The deceleration can be attributed to higher transfer fees and mortgage caps, in effect since last year. The new rules have impacted Dubai’s luxury homes market much more, with prices in the second quarter rising by only 6.3 per cent year-on-year. By comparison, the mainstream segment saw a 24 per cent year-on-year increase.
Mainstream locations such as Dubai Marina remain popular among western expats and continue to see healthy demand and thus price growth. This has led some investors to look in areas such as Jumeirah Village, Dubai Sports City and Dubai Silicon Oasis for value, where prices are rising off a relatively low base. Demand for property remains strong in both location types, hence prices continue to post strong gains.
The new mortgage rules are stricter for those buying residential property above Dh5 million. If an expat was to purchase a property above that value, he would need to provide a 35 per cent deposit. But the same buyer would pay a down payment of 25 per cent for properties below Dh5 million. Thus, the impact has been less severe on the mainstream segment.
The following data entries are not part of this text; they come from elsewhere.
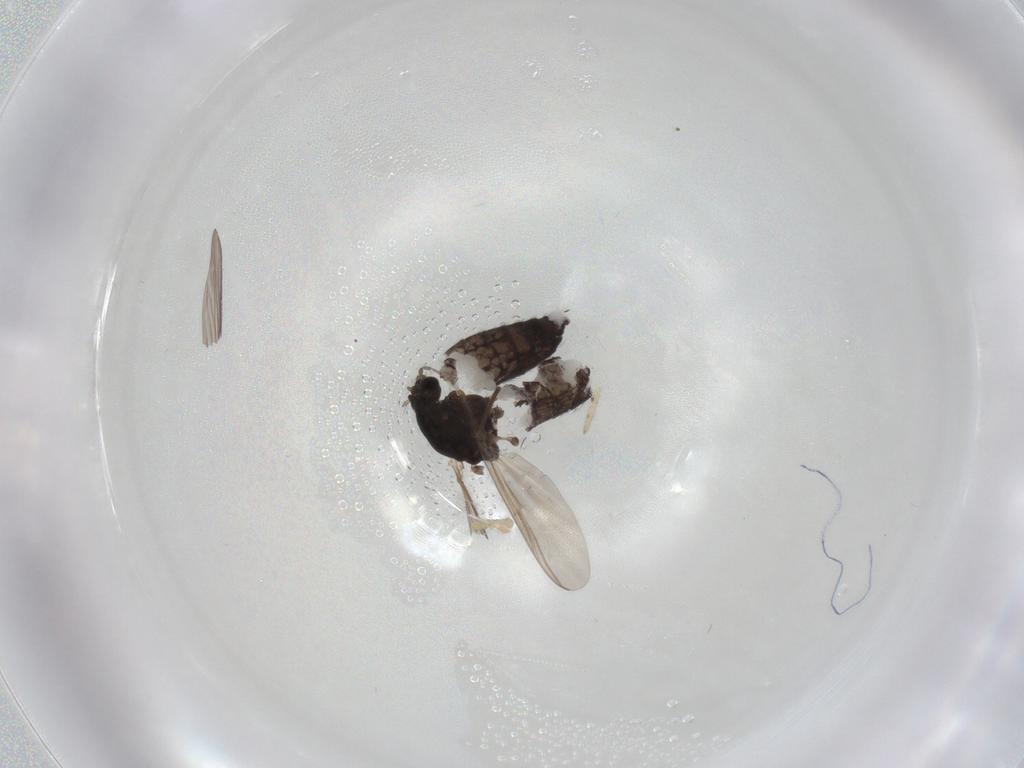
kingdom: Animalia
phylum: Arthropoda
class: Insecta
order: Diptera
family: Chironomidae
Moreover, while both mainstream and luxury home prices have largely reversed their previous falls, rents in the luxury segment haven’t kept up. Also, Dubai’s strong economy and buoyant labour market continue to attract foreigners. This rising population will need decent (and not always luxurious) accommodation, demand will soon outstrip supply. The mainstream residential segment is anticipated to outperform prime within a year.
The Central Bank’s second- quarter Credit Sentiment Survey showed that banks and financial institutions’ willingness to lend to owner occupiers, investors and others has increased, in comparison to the preceding quarter. Survey respondents were also positive about the very near-term, hence banks are fairly optimistic about customers’ appetites to borrow in the third quarter.